Source data:
____

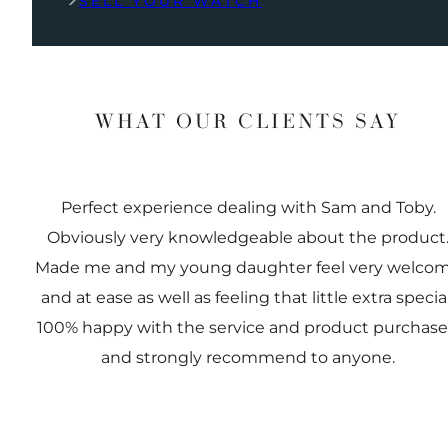
SELL YOUR WATCH
WHAT OUR CLIENTS SAY
Perfect experience dealing with Sam and Toby.
Obviously very knowledgeable about the product
Made me and my young daughter feel very welco
and at ease as well as feeling that little extra special
100% happy with the service and product purchas
and strongly recommend to anyone.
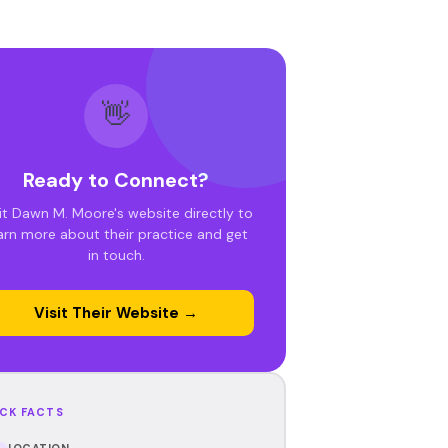
👋
Ready to Connect?
it Dawn M. Moore's website directly to
arn more about their practice and get
in touch.
Visit Their Website →
CK FACTS
LOCATION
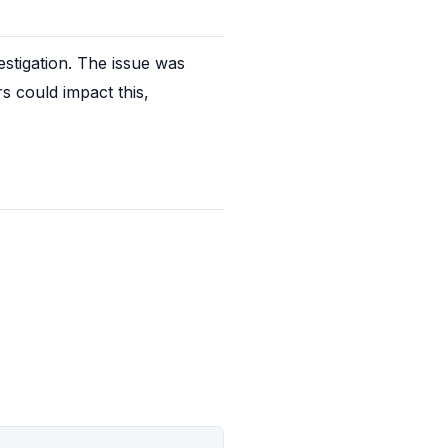
tigation. The issue was 
s could impact this, 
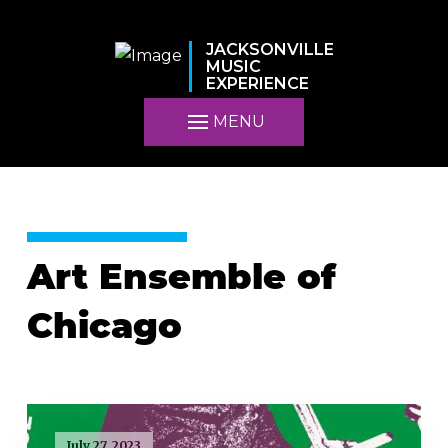
JACKSONVILLE
MUSIC
EXPERIENCE
MENU
Art Ensemble of
Chicago
July 27, 2023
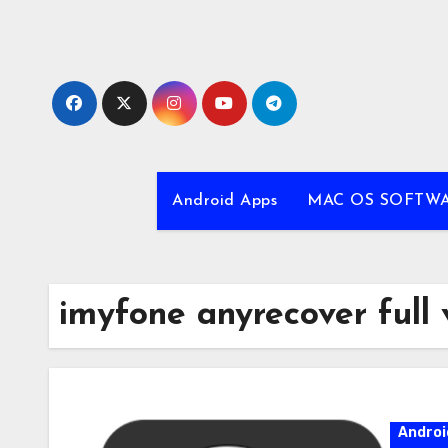
Skip
to
content
Android Apps
MAC OS SOFTW
imyfone anyrecover full 
Androi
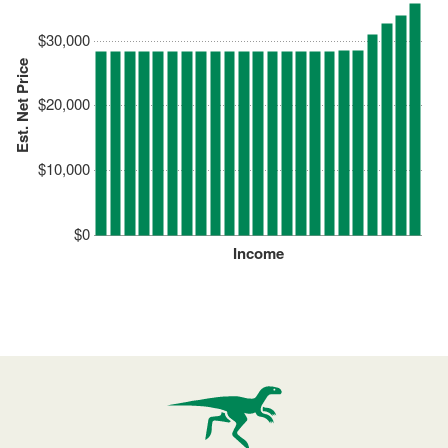
$30,000
Est. Net Price
$20,000
$10,000
$0
Income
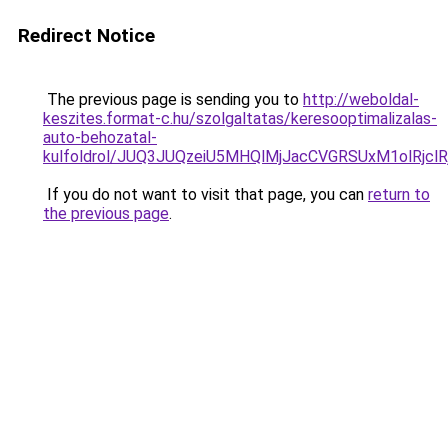
Redirect Notice
The previous page is sending you to
http://weboldal-
keszites.format-c.hu/szolgaltatas/keresooptimalizalas-
auto-behozatal-
kulfoldrol/JUQ3JUQzeiU5MHQlMjJacCVGRSUxM1olRjcl
If you do not want to visit that page, you can
return to
the previous page
.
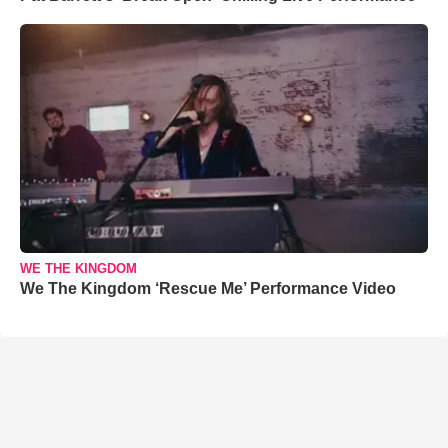
WE THE KINGDOM
We The Kingdom ‘Rescue Me’ Performance Video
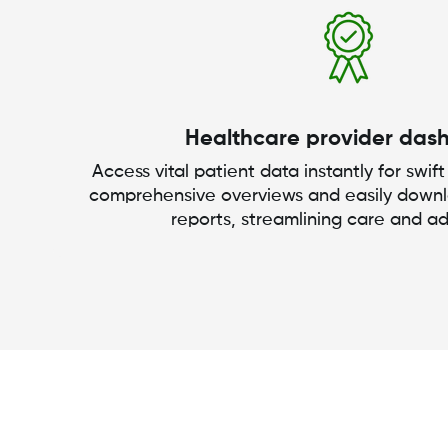
Healthcare provider das
Access vital patient data instantly for swift
comprehensive overviews and easily down
reports, streamlining care and ad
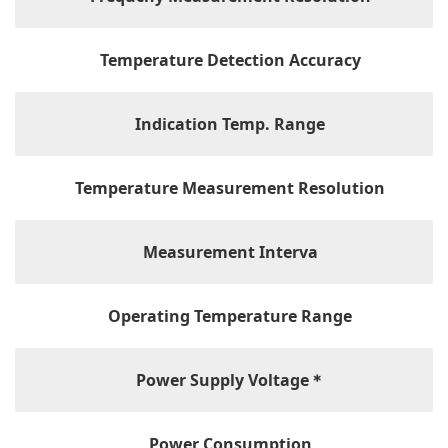
Temperature Detection Accuracy
Indication Temp. Range
Temperature Measurement Resolution
Measurement Interva
Operating Temperature Range
Power Supply Voltage＊
Power Consumption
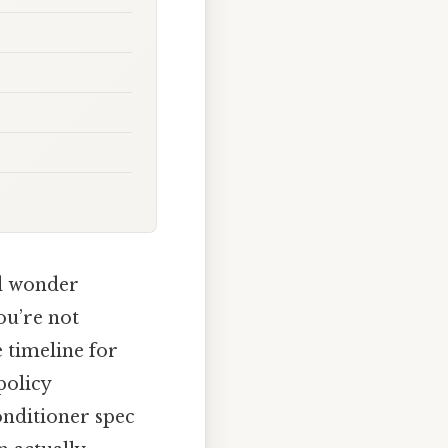
nd wonder
ou’re not
e timeline for
policy
onditioner spec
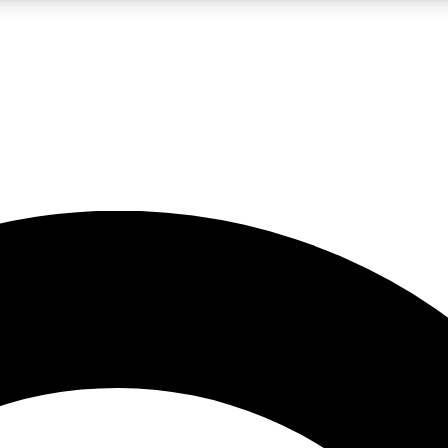
LIVE SCIENCE PRO
Unlimited access to our exclusive features, expert analysis and in-depth
No ads, ever
Exclusive, original
reporting
JOIN LIV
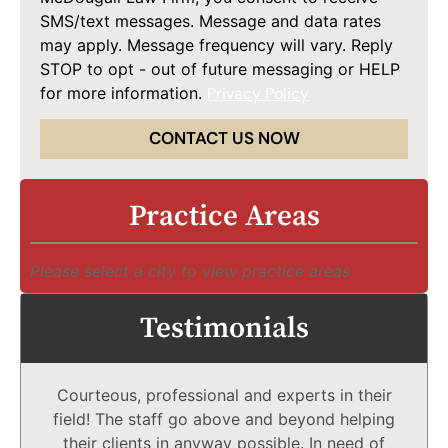
SMS/text messages. Message and data rates
may apply. Message frequency will vary. Reply
STOP to opt - out of future messaging or HELP
for more information.
Privacy Policy
CONTACT US NOW
Practice Areas
Please select a city to view practice areas
Testimonials
Courteous, professional and experts in their
field! The staff go above and beyond helping
their clients in anyway possible. In need of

____

- PROBLEM -
Exactly and only the lines from the top of the records down to the line containing "and at ease" should be transcribed, please, without the pictures.

- ANSWER SECTION -
SELL YOUR WATCH
WHAT OUR CLIENTS SAY
Perfect experience dealing with Sam and Toby.
Obviously very knowledgeable about the product
Made me and my young daughter feel very welco
and at ease as well as feeling that little extra special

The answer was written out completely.